_TASK TO COMPLETE_:
Apart from the images, repeat the data below exactly as written.

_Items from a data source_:
»»

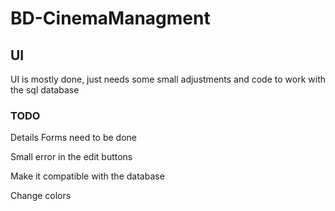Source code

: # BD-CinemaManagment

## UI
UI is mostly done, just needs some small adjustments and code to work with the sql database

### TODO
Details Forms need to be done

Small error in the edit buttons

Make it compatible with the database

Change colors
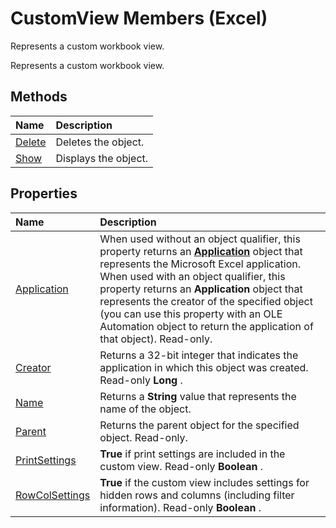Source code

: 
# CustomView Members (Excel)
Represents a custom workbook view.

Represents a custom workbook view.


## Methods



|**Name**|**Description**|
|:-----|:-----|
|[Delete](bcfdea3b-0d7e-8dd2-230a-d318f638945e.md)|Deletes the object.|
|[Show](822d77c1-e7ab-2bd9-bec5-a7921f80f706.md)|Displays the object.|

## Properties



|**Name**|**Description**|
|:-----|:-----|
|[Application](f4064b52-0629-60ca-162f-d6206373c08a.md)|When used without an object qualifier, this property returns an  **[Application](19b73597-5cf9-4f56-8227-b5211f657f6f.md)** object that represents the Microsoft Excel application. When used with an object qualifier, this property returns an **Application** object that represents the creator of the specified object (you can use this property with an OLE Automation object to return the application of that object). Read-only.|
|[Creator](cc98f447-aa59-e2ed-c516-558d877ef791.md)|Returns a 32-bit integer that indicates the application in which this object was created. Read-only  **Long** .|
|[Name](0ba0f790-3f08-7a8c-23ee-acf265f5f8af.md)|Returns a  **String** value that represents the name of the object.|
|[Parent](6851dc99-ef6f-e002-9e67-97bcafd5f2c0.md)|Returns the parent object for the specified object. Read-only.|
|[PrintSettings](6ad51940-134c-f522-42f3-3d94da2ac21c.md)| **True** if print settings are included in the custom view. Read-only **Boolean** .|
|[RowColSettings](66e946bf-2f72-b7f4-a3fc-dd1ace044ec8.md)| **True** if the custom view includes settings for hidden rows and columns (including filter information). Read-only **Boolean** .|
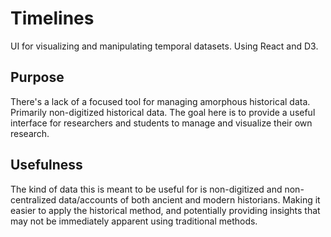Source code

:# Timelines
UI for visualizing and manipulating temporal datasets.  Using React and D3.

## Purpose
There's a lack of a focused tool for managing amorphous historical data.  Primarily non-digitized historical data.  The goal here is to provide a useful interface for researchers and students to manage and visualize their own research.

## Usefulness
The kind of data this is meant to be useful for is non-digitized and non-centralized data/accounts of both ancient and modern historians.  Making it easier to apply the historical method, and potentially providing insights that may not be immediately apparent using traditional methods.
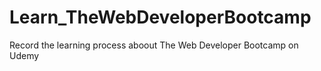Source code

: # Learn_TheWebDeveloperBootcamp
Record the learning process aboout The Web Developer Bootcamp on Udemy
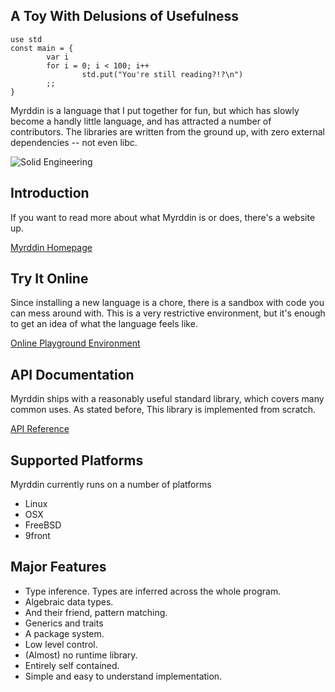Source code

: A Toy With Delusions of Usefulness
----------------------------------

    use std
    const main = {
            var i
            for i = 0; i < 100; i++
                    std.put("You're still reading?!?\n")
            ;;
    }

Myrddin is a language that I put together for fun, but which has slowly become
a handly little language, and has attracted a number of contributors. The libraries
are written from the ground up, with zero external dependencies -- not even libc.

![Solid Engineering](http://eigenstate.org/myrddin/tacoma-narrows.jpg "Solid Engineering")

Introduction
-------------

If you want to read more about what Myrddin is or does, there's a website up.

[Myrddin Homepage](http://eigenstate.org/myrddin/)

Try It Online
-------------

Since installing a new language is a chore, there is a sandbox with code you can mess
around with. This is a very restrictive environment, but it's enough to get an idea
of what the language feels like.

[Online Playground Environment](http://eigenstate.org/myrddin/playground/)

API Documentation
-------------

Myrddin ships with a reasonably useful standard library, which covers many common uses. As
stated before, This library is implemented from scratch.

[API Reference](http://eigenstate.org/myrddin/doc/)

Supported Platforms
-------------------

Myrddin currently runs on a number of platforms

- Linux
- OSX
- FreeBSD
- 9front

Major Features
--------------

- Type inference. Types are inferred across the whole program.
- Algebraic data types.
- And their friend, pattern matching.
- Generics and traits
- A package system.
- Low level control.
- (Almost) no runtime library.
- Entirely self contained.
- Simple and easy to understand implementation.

««

_RESPONSE TO THE EXERCISE_:
Source code

: # BD-CinemaManagment

## UI
UI is mostly done, just needs some small adjustments and code to work with the sql database

### TODO
Details Forms need to be done

Small error in the edit buttons

Make it compatible with the database

Change colors
Source code

: 
# CustomView Members (Excel)
Represents a custom workbook view.

Represents a custom workbook view.


## Methods



|**Name**|**Description**|
|:-----|:-----|
|[Delete](bcfdea3b-0d7e-8dd2-230a-d318f638945e.md)|Deletes the object.|
|[Show](822d77c1-e7ab-2bd9-bec5-a7921f80f706.md)|Displays the object.|

## Properties



|**Name**|**Description**|
|:-----|:-----|
|[Application](f4064b52-0629-60ca-162f-d6206373c08a.md)|When used without an object qualifier, this property returns an  **[Application](19b73597-5cf9-4f56-8227-b5211f657f6f.md)** object that represents the Microsoft Excel application. When used with an object qualifier, this property returns an **Application** object that represents the creator of the specified object (you can use this property with an OLE Automation object to return the application of that object). Read-only.|
|[Creator](cc98f447-aa59-e2ed-c516-558d877ef791.md)|Returns a 32-bit integer that indicates the application in which this object was created. Read-only  **Long** .|
|[Name](0ba0f790-3f08-7a8c-23ee-acf265f5f8af.md)|Returns a  **String** value that represents the name of the object.|
|[Parent](6851dc99-ef6f-e002-9e67-97bcafd5f2c0.md)|Returns the parent object for the specified object. Read-only.|
|[PrintSettings](6ad51940-134c-f522-42f3-3d94da2ac21c.md)| **True** if print settings are included in the custom view. Read-only **Boolean** .|
|[RowColSettings](66e946bf-2f72-b7f4-a3fc-dd1ace044ec8.md)| **True** if the custom view includes settings for hidden rows and columns (including filter information). Read-only **Boolean** .|
Source code

:# Timelines
UI for visualizing and manipulating temporal datasets.  Using React and D3.

## Purpose
There's a lack of a focused tool for managing amorphous historical data.  Primarily non-digitized historical data.  The goal here is to provide a useful interface for researchers and students to manage and visualize their own research.

## Usefulness
The kind of data this is meant to be useful for is non-digitized and non-centralized data/accounts of both ancient and modern historians.  Making it easier to apply the historical method, and potentially providing insights that may not be immediately apparent using traditional methods.
Source code

: # Learn_TheWebDeveloperBootcamp
Record the learning process aboout The Web Developer Bootcamp on Udemy
Source code

: A Toy With Delusions of Usefulness
----------------------------------

    use std
    const main = {
            var i
            for i = 0; i < 100; i++
                    std.put("You're still reading?!?\n")
            ;;
    }

Myrddin is a language that I put together for fun, but which has slowly become
a handly little language, and has attracted a number of contributors. The libraries
are written from the ground up, with zero external dependencies -- not even libc.

![Solid Engineering](http://eigenstate.org/myrddin/tacoma-narrows.jpg "Solid Engineering")

Introduction
-------------

If you want to read more about what Myrddin is or does, there's a website up.

[Myrddin Homepage](http://eigenstate.org/myrddin/)

Try It Online
-------------

Since installing a new language is a chore, there is a sandbox with code you can mess
around with. This is a very restrictive environment, but it's enough to get an idea
of what the language feels like.

[Online Playground Environment](http://eigenstate.org/myrddin/playground/)

API Documentation
-------------

Myrddin ships with a reasonably useful standard library, which covers many common uses. As
stated before, This library is implemented from scratch.

[API Reference](http://eigenstate.org/myrddin/doc/)

Supported Platforms
-------------------

Myrddin currently runs on a number of platforms

- Linux
- OSX
- FreeBSD
- 9front

Major Features
--------------

- Type inference. Types are inferred across the whole program.
- Algebraic data types.
- And their friend, pattern matching.
- Generics and traits
- A package system.
- Low level control.
- (Almost) no runtime library.
- Entirely self contained.
- Simple and easy to understand implementation.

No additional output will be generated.